Cerca del malecón hay librerías de segunda mano, restaurantes y unos cuantos hoteles con más de 100 años de servicio y muy pocas remodelaciones. En el auditorio Foundry Hall, un grupo de músicos con guitarras, panderetas y cucharas (que al chocarlas funcionan como instrumento musical) interpreta viejas baladas estadounidenses.
Joseph Foster, un multi-instrumentista que administra el auditorio, parece un elegante personaje de principios del Siglo XX: porta un traje café, una camisa azul muy clara, un bombín que cubre su pelo rubio y unos lentes de armazón metálico y redondo con un aumento que hace ver inmensos y profundos sus ojos azules.

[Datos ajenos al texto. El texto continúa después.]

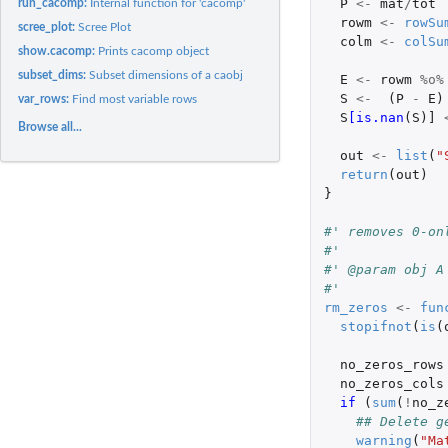
P
<-
mat
/
tot
run_cacomp:
Internal function for 'cacomp'
rowm
<-
rowSu
scree_plot:
Scree Plot
colm
<-
colSu
show.cacomp:
Prints cacomp object
subset_dims:
Subset dimensions of a caobj
E
<-
rowm
%o%
S
<-
(
P
-
E
)
var_rows:
Find most variable rows
S
[is.nan
(
S
)
]
Browse all...
out
<-
list
(
"
return
(
out
)
}
#' removes 0-on
#'
#' @param obj A
#'
rm_zeros
<-
fun
stopifnot
(
is
(
no_zeros_rows
no_zeros_cols
if 
(
sum
(
!
no_z
## Delete g
warning
(
"Ma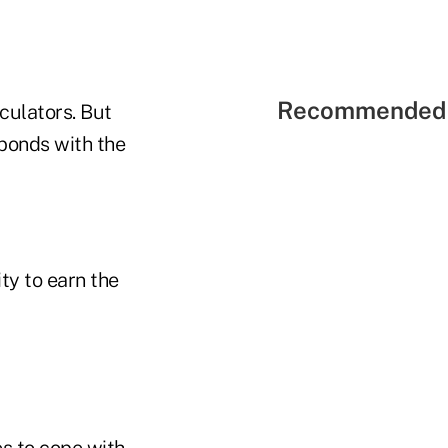
Recommended 
eculators. But
 bonds with the
ity to earn the
s to cope with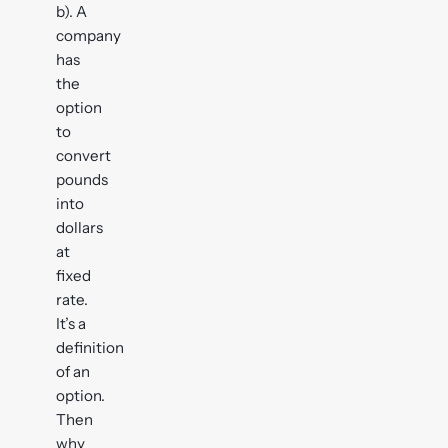
b). A
company
has
the
option
to
convert
pounds
into
dollars
at
fixed
rate.
It’s a
definition
of an
option.
Then
why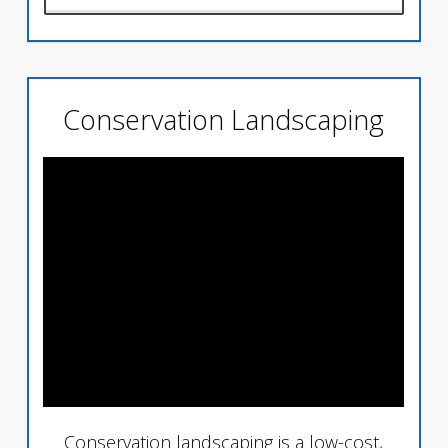
Conservation Landscaping
Conservation landscaping is a low-cost,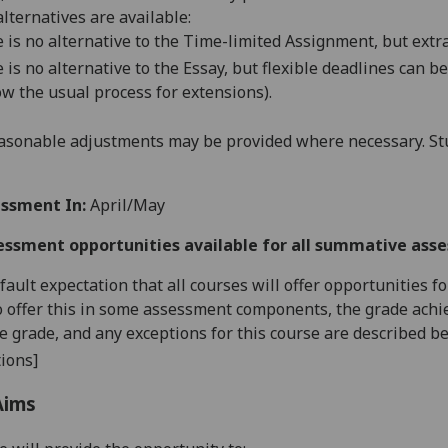
alternatives are available:
 is no alternative to the Time-limited Assignment, but extr
 is no alternative to the Essay, but
flexible deadlines
can be
ow the usual process for
extensions
).
asonable adjustments may be provided where necessary. Stu
ssment In:
April/May
essment opportunities available for all summative ass
default expectation that all courses will offer opportunities
o offer this in some assessment components, the grade achie
se grade, and any exceptions for this course are described b
ions]
Aims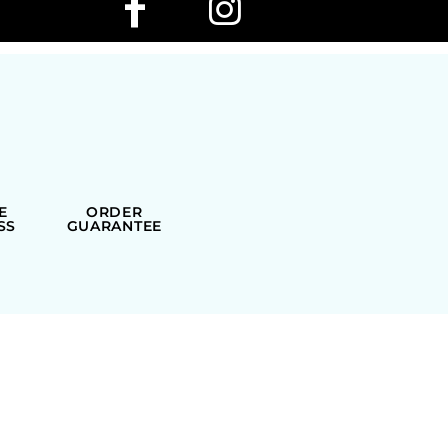
E
ORDER
SS
GUARANTEE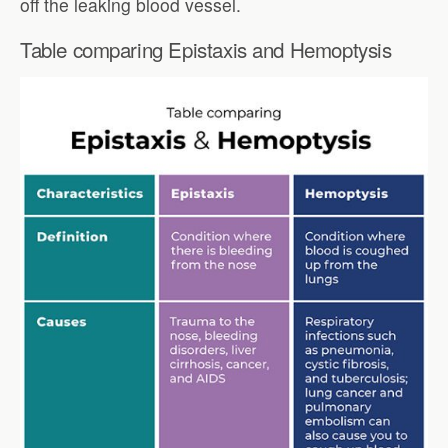
off the leaking blood vessel.
Table comparing Epistaxis and Hemoptysis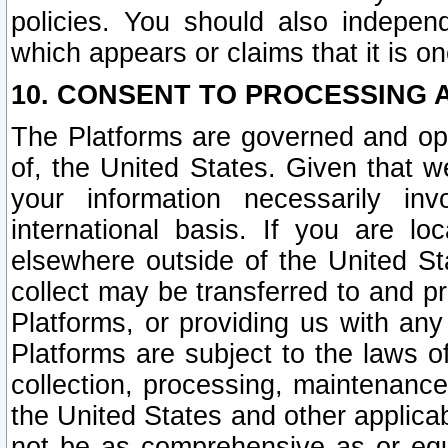
policies. You should also independ
which appears or claims that it is on
10. CONSENT TO PROCESSING 
The Platforms are governed and ope
of, the United States. Given that w
your information necessarily in
international basis. If you are 
elsewhere outside of the United St
collect may be transferred to and p
Platforms, or providing us with any
Platforms are subject to the laws o
collection, processing, maintenance
the United States and other applicab
not be as comprehensive as or equ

“Nací en South Haven y mi vida siempre ha ido a un ritmo muy especial, al del lago Michigan. Puedes observar sus aguas tranquilas, casi inmóviles; eso se ha impregnado en mi familia, mis canciones y en todo el pueblo”, relata Joseph mientras abre las cortinas y enciende el sonido.

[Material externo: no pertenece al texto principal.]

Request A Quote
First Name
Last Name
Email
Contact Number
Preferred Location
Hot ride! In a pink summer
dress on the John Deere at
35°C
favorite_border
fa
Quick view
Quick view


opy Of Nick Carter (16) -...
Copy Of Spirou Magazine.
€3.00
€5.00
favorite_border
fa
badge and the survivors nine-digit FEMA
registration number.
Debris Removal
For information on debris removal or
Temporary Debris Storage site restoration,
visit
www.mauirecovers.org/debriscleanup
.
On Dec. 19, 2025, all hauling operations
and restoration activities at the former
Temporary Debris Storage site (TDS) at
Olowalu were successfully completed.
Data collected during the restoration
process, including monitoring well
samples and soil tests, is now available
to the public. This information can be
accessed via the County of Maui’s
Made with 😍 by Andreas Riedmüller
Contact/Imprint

La playa está vacía hasta que los primeros rayos del sol comienzan a calentar; una mujer rubia camina con un niño en traje de baño a su lado. Dos perros, un salchicha y un chihuahua, hacen compañía a una pareja de adolescentes que recorre el muelle, hasta que se detienen en su emblemático faro rojo. Ya han llegado muchos visitantes de los pueblos vecinos, aunque frente a la inmensa belleza del lago, su presencia es casi imperceptible.
Locos por los deportes
En Michigan aman los deportes, aunque Ann Arbor ocupa el sitio privilegiado entre los aficionados. La gente apoya a sus equipos bebiendo cervezas stout originarias de pueblos cercanos en bares que casi a diario proyectan algún deporte colegial o profesional.
La mayor prueba de la pasión deportiva en Michigan es el estadio de futbol americano de Ann Arbor, el tercero más grande del mundo, con una capacidad para 109 mil personas y que desde 1975 ha registrado entradas de, al menos, 100 mil personas en cada juego de local.
La Universidad de Michigan tiene 27 equipos (todos ellos conocidos como Michigan Wolverines) en distintas disciplinas, que participan en las ligas colegiales más competitivas y con resultados excepcionales. Ataviados en azul rey y dorado, los Wolverines han conseguido en 10 de los últimos 14 años colocarse en los cinco primeros lugares en la lista de las mejores universidades de Estados Unidos, deportivamente hablando.
Guía práctica
CÓMO LLEGAR
Nuestra experiencia. Volamos con Delta Airlines de la Ciudad de México a Detroit. De ahí se puede tomar el tren Amtrak para llegar a las tres ciudades, empezando por Ann Arbor; son recorridos con bellos paisajes y con un costo promedio de 20 dólares (246 pesos) cada tramo.
Otras opciones. Volar de la Ciudad de México a Chicago y realizar el mismo recorrido, pero a la inversa, es decir, empezando en South Haven.
DÓNDE DORMIR
Nuestra experiencia. En Ann Arbor hay hoteles administrados por la propia Universidad como las residencias ejecutivas de la Ross School of Business, con un costo de 400 dólares por noche (4 mil 900 pesos).
Otras opciones. En Kalamazoo, el Red Roof Inn ofrece buen servicio con habitaciones que comienzan en 60 dólares la noche (740 pesos). En South Haven el Sun ‘n Sand Resort tiene cuartos desde 119 dólares (mil 400 pesos).
DÓNDE COMER
En Ann Arbor se recomienda ir a Silvio’s Organic Pizza y al Ann Arbor Farmers’ Market; en Kalamazoo al Bell’s Eccentric Café y al Blue Dolphin; y en South Haven, Clementine’s es la opción más clásica y familiar, aunque hay que llegar entre las 13:00 y las 14:00 horas porque se llena.